The article by Isabel Kershner and Ben Hubbard fails to include the news that eyewitnesses said the missile came from an airstrike. We find this information in other media accounts (here and here) but not in the Times.
About the time of the beach massacre, another missile damaged the outpatient clinic of Shifa hospital, the largest in Gaza. The Times duly notes the Israeli denial of responsibility for this strike also and takes pains to say that the clinic was obviously unused.
As if the play of stories in the Times today were not enough to reveal an Israeli-centric bias at work, we also have a column by David Brooks, which tells us that this is really not a war between Hamas and Israel, but a “proxy war” driven by forces beyond the borders of Israel, Gaza and the West Bank.
“No War Is an Island” is the title of this piece, which ignores the fact that Israel is the occupier while Hamas and all Palestinians are the occupied. “The Israeli-Palestinian conflict has become just a stage on which the regional clashes in the Arab world are being expressed,” Brooks writes. To make such an assertion about this particular conflict is absurd to the point of no return.
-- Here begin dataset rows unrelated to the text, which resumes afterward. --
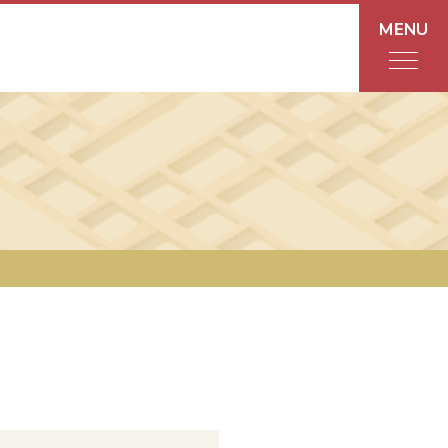
MENU
フロアガイド
あんと
Rinto
あんと西
ショップ検索
レストラン・カフェ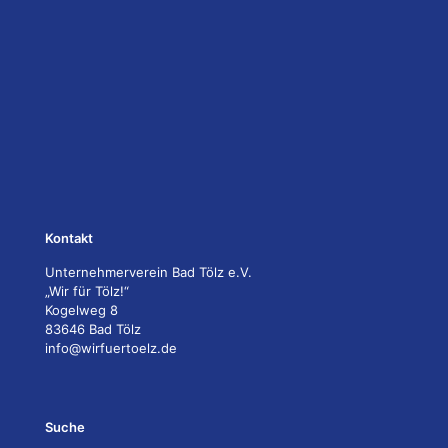
Kontakt
Unternehmerverein Bad Tölz e.V.
„Wir für Tölz!“
Kogelweg 8
83646 Bad Tölz
info@wirfuertoelz.de
Suche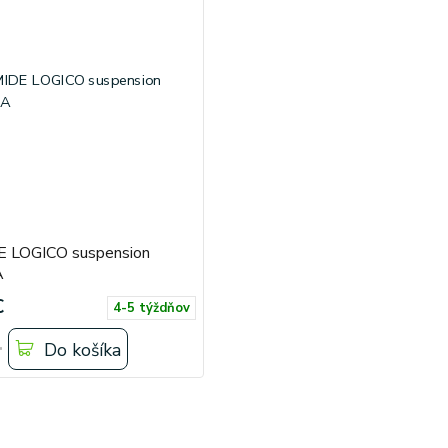
 LOGICO suspension
A
€
4-5 týždňov
Do košíka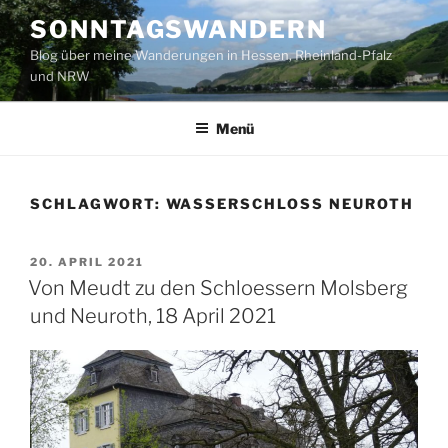
Zum
SONNTAGSWANDERN
Inhalt
Blog über meine Wanderungen in Hessen, Rheinland-Pfalz
springen
und NRW
Menü
SCHLAGWORT:
WASSERSCHLOSS NEUROTH
VERÖFFENTLICHT
20. APRIL 2021
AM
Von Meudt zu den Schloessern Molsberg
und Neuroth, 18 April 2021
But even worse is Brooks’s charge that Hamas is deliberately sacrificing the people of Gaza in order to gain points. He states, “If Arab TV screens were filled with dead Palestinian civilians, then public outrage would force Egypt to lift the blockade. Civilian casualties were part of the point.”
He ignores the Times‘s own reports revealing that even Hamas opponents in Gaza reject a ceasefire unless it eases the misery of the Israeli blockade. Brooks disregards the facts of Israeli provocation, the blockade itself, the occupation and dispossession of Palestinian land and Israel’s responsibility for the deaths of innocent civilians.
His is an unsubtle, in-your-face argument, but the Times is holding out a similar view even as it strives to give the appearance of a “balance” in its pages. In its omissions, its choice of headlines and placement of stories, the newspaper attempts to deflect our gaze from Israeli responsibility for the carnage in Gaza.